Depositor preference laws provide depositors with a claim on a failed depository institution’s assets that is senior to unsecured general-creditor claims. Therefore, the author claims that depositor preference is correctly viewed as changing the capital structure of banks and thrifts, and these laws will affect the cost of capital for depositories. However, depositor preference will not affect the total value of banks and thrifts unless deposit insurance is mispriced.
Osterberg, William P., and James B. Thomson. 1999. Depositor-Preference Laws and the Cost of Debt Capital. Federal Reserve Bank of Cleveland Economic Review 35, no. 3:10–20.
Under depositor preference laws, depositors’ claims on the assets of failed depository institutions are senior to unsecured general-creditor claims. As a result, the authors believe depositor preference changes the capital structure of banks and thrifts, thereby affecting the cost of capital for depositories. This article analyzes the effect of depositor preference laws on banks’ cost of debt capital and on the value of FDIC deposit guarantees, and it does so by extending the single-period-cash-flow version of the capital-asset-pricing model to include depositor preference.
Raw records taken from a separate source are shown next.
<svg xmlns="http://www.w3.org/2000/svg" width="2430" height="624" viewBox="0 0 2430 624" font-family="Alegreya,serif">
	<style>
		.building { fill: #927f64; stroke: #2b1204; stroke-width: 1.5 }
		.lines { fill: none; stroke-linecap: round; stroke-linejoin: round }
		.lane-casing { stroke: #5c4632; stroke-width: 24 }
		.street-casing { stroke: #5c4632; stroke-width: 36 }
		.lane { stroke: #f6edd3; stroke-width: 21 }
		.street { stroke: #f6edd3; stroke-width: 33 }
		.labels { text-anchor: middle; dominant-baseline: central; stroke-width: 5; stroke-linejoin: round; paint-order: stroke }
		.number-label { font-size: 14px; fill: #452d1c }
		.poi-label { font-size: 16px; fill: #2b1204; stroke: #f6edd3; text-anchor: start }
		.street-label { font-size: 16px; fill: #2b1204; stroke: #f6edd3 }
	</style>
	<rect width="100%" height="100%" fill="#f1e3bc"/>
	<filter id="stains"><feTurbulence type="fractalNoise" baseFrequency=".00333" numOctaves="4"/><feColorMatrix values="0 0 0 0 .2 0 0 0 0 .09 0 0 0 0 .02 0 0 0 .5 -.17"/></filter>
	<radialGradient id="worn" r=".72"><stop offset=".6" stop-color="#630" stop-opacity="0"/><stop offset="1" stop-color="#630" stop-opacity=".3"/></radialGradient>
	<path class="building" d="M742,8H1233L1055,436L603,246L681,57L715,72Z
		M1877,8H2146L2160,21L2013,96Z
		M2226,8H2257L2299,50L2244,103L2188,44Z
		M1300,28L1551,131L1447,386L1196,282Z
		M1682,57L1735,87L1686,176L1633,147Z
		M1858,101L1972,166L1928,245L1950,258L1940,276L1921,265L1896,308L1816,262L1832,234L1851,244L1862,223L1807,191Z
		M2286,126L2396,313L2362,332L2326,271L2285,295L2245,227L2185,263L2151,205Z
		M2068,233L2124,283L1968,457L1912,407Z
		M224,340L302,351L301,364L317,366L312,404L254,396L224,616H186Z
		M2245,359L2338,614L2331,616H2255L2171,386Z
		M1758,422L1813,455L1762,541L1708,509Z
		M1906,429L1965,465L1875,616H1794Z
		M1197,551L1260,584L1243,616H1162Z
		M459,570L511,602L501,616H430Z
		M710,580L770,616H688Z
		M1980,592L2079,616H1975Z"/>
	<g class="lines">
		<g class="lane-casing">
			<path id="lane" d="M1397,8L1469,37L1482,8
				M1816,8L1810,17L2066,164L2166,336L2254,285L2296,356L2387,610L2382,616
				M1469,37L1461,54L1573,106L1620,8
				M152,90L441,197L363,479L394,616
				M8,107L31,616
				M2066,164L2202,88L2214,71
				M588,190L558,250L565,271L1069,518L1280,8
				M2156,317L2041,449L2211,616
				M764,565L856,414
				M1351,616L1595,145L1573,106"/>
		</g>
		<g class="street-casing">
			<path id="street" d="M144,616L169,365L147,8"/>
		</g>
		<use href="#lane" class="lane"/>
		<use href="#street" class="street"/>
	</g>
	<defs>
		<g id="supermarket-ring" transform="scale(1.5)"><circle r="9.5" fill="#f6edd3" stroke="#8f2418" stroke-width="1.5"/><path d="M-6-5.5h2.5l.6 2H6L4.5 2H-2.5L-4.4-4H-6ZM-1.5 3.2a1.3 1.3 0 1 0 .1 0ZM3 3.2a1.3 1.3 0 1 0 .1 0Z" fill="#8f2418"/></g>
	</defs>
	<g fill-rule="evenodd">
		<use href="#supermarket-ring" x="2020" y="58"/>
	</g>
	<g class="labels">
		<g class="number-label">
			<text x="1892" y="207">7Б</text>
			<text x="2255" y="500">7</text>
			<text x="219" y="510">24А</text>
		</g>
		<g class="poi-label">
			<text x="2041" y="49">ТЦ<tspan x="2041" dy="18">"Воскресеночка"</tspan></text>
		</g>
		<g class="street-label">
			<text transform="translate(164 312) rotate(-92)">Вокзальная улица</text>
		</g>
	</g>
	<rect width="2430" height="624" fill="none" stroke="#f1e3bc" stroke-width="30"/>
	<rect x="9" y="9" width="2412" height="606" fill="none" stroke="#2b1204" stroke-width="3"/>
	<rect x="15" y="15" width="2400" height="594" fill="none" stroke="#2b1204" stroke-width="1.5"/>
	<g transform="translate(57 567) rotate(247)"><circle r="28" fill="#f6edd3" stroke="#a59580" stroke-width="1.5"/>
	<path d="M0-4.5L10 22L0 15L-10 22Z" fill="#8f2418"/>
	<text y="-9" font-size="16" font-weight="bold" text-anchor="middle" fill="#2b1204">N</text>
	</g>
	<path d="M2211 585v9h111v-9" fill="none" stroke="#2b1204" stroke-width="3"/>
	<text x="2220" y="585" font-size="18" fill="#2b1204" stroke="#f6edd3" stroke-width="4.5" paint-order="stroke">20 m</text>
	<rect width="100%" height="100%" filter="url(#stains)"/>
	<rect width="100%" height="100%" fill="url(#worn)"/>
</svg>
The results indicate that under depositor preference laws, all general creditors would see the value of their claims reduced to the benefit of the FDIC and uninsured depositors. Depositor preference laws may have another effect, however. In its most extreme form, structural arbitrage by general creditors can in fact render depositor and FDIC claims junior to those of general creditors.
Pulles, Gregory, Robert Whitlock, and James Hogg. 1991. FIRREA: A Legislative History and Section-by-Section Analysis. 3 vols. West Group.
This three-volume collection provides general information about FIRREA, including legislative reports.
Silverberg, Stanley C. 1994. A Report on Depositor Preference, Insurance Costs, and the Cost of Supervision. The Golembe Reports 1994-2.
This report addresses the cost of supervision, the likely effect of depositor preference on banking, and the effect of actions both actual and potential on the federal budget. The first section focuses on the cost of supervision and deposit insurance and the effect of both on the federal budget. The remainder of the report focuses on depositor preference: what it is, how its importance has been affected by the way the FDIC has handled bank failures, and how it is likely to affect the cost of future failures and the operations of banks.
Thomson, James B. 1994. The National Depositor Preference Law. Federal Reserve Bank of Cleveland Economic Commentary (February 15).
The author takes a critical look at depositor preference. The first section outlines the legislation and its implementation by the FDIC, and the second section examines the way in which depositor preference restructures a bank’s liabilities. Then the author examines the possible reactions of nondeposit creditors to this restructuring, and discusses the policy implications.